Oleh: Dr. Kurtubi
Hubungan Indonesia dengan Republik Rakyat Tiongkok (RRT) harus tetap waspada sepanjang negara ini belum mencabut klaimnya atas wilayah Zona Ekonomi Ekslusif (ZEE) Indonesia di kawasan Natuna Utara, Kabupaten Natuna, Provinsi Kepulauan Riau.
Kita ketahui bahwa wilayah ZEE Indonesia ini sudah diakui oleh Perserikatan Bangsa-Bangsa (PBB) sebagai milik Indonesia berdasarkan Hukum Laut International, United Nation Convention on the Law of the Sea (UNCLOS) Tahun 1982. Namun, RRT mengklaim wilayah yang kaya dengan cadangan gas ini sebagai miliknya, dengan menggunakan dalil “Nine Dash Line”. Meskipun hingga kini tidak diakui oleh PBB.
Bersahabat dan kerja sama dengan RRT tidak ada masalah, asalkan: RRT harus mencabut secara resmi klaimnya ini.
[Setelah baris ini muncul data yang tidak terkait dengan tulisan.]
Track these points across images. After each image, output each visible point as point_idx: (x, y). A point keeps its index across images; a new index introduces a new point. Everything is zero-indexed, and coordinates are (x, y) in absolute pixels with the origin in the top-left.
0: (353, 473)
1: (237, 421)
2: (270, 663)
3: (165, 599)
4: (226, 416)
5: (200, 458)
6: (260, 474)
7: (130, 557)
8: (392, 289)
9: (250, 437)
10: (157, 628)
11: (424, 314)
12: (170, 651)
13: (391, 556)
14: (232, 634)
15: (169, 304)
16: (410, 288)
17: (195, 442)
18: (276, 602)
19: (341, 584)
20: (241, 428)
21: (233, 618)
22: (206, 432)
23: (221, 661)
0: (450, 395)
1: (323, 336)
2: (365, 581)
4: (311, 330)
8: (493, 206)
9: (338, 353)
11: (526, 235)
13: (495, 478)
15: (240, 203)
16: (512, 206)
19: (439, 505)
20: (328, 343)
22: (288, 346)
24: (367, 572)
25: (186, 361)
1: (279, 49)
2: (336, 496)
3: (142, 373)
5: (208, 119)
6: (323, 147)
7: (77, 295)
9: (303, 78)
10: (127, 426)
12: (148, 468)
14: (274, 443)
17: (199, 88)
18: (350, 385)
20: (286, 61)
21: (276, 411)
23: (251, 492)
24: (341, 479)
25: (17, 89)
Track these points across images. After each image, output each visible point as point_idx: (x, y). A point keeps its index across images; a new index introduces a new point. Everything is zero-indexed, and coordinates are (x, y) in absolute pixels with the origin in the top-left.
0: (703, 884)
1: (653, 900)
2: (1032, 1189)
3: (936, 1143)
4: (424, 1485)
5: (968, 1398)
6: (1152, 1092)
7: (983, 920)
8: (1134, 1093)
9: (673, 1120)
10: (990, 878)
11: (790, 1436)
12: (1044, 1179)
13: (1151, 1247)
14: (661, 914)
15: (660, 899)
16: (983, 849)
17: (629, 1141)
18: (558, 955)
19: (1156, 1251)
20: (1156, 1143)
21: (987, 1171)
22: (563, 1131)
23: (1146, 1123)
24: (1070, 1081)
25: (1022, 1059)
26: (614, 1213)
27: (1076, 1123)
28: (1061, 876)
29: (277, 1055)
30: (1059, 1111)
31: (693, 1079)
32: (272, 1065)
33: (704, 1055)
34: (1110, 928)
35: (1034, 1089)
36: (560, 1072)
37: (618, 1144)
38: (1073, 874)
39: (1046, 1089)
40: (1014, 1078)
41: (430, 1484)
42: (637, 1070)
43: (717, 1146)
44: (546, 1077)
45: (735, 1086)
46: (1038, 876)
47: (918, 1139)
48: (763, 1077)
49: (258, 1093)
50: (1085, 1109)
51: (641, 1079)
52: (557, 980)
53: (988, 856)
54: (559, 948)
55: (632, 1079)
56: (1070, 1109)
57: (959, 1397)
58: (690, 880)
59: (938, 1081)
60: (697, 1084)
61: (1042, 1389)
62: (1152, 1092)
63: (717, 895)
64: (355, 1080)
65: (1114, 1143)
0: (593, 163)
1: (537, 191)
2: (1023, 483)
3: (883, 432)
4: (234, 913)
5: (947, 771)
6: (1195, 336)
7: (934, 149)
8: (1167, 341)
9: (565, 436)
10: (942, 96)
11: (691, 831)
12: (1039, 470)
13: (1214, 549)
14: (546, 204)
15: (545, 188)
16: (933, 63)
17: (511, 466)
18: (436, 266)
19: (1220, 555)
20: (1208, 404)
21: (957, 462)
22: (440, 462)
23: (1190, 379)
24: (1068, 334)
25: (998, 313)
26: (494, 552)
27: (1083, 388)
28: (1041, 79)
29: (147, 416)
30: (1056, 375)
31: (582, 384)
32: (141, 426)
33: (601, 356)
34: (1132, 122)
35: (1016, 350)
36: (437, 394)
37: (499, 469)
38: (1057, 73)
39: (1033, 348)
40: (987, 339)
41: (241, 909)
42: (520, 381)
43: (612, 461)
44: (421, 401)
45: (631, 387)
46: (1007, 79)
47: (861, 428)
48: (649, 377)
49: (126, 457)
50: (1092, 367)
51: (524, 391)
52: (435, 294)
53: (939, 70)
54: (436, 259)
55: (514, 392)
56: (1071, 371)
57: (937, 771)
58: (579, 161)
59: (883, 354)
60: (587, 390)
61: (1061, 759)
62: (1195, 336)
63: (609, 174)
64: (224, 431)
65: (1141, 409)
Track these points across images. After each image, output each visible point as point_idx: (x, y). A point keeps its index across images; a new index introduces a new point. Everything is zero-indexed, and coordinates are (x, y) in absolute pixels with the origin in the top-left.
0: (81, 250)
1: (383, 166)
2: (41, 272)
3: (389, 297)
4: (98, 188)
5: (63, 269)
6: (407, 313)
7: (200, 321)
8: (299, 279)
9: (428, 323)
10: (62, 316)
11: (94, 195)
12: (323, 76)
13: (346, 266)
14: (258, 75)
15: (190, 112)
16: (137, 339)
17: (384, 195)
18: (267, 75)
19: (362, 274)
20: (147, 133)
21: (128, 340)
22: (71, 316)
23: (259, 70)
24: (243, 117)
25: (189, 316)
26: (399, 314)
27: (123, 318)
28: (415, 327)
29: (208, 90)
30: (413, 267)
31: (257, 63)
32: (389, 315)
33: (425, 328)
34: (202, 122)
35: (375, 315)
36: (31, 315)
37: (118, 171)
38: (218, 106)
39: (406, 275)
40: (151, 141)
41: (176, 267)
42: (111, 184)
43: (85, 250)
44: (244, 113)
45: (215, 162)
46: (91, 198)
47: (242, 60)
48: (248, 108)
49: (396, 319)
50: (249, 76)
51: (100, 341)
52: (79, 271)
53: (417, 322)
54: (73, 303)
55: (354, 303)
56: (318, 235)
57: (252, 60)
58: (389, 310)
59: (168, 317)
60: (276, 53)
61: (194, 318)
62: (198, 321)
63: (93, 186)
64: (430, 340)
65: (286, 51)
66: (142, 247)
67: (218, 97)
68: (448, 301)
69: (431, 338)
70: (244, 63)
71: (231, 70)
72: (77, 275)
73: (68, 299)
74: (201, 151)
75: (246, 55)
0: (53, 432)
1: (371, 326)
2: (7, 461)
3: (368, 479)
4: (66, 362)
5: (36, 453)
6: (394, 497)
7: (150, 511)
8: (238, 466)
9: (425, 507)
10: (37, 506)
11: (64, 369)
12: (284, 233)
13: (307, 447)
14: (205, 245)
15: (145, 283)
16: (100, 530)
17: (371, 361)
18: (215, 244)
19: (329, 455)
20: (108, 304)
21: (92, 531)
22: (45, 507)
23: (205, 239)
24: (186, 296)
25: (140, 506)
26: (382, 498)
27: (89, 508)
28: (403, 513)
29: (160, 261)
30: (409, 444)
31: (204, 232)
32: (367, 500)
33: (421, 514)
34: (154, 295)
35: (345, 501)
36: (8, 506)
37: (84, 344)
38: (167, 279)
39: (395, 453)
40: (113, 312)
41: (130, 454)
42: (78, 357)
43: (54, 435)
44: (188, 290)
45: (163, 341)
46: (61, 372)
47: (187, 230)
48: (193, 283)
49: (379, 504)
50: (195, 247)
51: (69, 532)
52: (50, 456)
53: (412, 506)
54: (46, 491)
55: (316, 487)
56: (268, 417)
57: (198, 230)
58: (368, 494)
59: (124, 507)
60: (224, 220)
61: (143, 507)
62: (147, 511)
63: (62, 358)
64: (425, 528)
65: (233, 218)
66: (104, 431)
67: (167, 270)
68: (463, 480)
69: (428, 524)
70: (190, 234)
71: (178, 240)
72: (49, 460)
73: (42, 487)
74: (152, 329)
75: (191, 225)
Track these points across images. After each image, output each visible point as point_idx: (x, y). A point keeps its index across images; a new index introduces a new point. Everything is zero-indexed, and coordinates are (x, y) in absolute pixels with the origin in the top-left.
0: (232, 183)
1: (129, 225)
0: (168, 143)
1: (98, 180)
Sebab, cadangan gas yang sangat besar di Natuna hingga saat ini oleh pemerintah, dalam hal ini Menteri ESDM, dibiarkan tidak dikembangkan sesuai amanah konstitusi sebesar-besarnya untuk kemakmuran rakyat.
Kementerian ESDM meskipun menurut UU Migas No.22 Tahun 2001 merupakan pihak yang berwenang untuk mengembangkan cadangan gas yang ditemukan oleh investor migas di sisi hulu, namun Menteri ESDM tidak eligible melakukan kegiatan usaha penambangan secara langsung. Maka, Menteri ESDM harus menunjuk perusahaan/pihak ketiga.
Pola penunjukkan perusahaan untuk penambangan, seperti ketika pengelolaan sumber daya pertambangan yang ada di dalam bumi negara kita ketika masih dijajah Belanda dengan menggunakan Indische Mijnwet yang menerapkan sistem Konsesi. Ketika itu Pemerintah Kolonial mengeluarkan konsesi dengan menerbitkan Izi Usaha Pertambangan (IUP) dan menandatangani Kontrak Karya dengan pihak investor. Sehingga pengelolaan migas, pertambangan batubara dan mineral, termasuk emas hingga saat ini masih menggunakan tata kelola zaman kolonial yang harus menunjuk pihak ketiga dengan menerbitkan IUP dan Kontrak Karya.